The user having the issue wanted to try the fix with their existing code, but was using PDO. So, I've ported the logic over for PDO_ODBC and I have the patch here: https://gist.github.com/NattyNarwhal/077dbd184f08ac030f8b6088b3d39ed4 - I'll try it out with them soon and see how it goes.

It's quite simple and like the procedural ODBC one, works by basically skipping functionality and using existing things. There's almost certainly a better solution, as this patch does all sorts of bad things (i.e. coercing to string, have to get assembled in a 256 byte buffer piecemeal), but it does fix the primary issue here.

(Also, unrelated observation and happens with/without any of the patches: PDO_ODBC is *noticeably* faster at least on Linux. I can actually see the results stream out w/ procedural, but they're instant with PDO, and that's without fetchAll. Quite interesting...)
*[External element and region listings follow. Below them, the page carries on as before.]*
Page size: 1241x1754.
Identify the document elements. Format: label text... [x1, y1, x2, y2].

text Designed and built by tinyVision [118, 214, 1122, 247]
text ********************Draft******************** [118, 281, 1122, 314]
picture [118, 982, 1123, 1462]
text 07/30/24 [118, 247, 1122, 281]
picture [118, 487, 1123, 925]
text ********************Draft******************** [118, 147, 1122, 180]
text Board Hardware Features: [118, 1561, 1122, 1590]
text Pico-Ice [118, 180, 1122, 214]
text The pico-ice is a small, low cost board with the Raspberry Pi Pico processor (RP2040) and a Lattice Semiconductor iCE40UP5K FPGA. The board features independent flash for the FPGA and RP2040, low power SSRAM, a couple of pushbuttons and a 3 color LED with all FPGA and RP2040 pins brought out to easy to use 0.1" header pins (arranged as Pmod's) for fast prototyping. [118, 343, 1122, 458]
> So, I've ported the logic over for PDO_ODBC and I have the patch
> here: […]

Ah, cool!  It might be possible to simplify further by just
setting S->going_long = 1 early (but that doesn't matter for now).
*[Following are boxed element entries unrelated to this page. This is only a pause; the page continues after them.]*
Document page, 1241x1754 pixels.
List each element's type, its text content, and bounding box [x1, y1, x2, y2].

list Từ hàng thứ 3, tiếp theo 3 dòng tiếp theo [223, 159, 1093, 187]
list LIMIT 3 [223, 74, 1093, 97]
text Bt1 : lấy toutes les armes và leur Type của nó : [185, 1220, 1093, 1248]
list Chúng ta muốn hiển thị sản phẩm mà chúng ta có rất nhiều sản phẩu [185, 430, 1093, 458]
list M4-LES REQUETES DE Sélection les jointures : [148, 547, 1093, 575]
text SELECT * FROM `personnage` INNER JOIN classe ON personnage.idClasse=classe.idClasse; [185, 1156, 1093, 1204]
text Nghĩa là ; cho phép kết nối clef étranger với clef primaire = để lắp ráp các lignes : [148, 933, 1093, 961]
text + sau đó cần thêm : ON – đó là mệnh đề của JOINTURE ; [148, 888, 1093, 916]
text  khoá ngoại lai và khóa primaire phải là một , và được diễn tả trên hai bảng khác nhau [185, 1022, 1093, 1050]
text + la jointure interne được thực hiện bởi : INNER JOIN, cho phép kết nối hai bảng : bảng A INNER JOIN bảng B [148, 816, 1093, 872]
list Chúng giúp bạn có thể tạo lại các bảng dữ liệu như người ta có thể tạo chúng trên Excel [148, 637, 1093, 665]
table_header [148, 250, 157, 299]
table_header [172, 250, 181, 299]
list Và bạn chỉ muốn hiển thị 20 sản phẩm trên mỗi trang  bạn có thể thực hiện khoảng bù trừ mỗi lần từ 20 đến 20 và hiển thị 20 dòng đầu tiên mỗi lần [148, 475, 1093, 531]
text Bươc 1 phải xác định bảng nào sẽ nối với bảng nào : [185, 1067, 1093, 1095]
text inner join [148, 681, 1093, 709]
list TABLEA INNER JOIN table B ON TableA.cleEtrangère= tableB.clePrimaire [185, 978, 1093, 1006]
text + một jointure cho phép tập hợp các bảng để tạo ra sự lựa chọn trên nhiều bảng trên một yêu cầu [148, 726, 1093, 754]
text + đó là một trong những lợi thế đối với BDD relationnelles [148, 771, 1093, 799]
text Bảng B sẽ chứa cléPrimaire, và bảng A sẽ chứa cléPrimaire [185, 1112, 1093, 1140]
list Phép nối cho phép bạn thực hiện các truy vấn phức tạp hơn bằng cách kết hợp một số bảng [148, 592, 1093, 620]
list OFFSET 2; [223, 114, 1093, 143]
> coercing to string, have to get assembled in a 256 byte buffer
> piecemeal

I think that code is indeed rather suboptimal.  I still wonder why
fetching in small chunks is claimed to be faster than reading a
single chunk[1].

> PDO_ODBC is *noticeably* faster at least on Linux.

That's interesting!  Might be worth investigating.

[1] <https://github.com/php/php-src/pull/6716#issuecomment-783461335>

Brief update w/ the PDO_ODBC patch from last week: The user does report the patch works for them without any (noticeable) performance regression. Probably a bit rough still, but good to know so far.

Nitpick I have found that probably doesn't matter: odbc_result_all doesn't work with the patch, it seems. It's deprecated, so I assume it's not a big deal, but it's something I noticed debugging some unrelated code.

FWIW, as an update:

IBM released a new version of the Db2i driver that's worked around the issue for us by reporting the size after conversion. However, the underlying bug in PDO_ODBC/odbc is still lurking and could affect other drivers, so it's still worth pursuing a fix for it.

Thanks for the update, and the reminder! :)

I shall have a look at this tomorrow.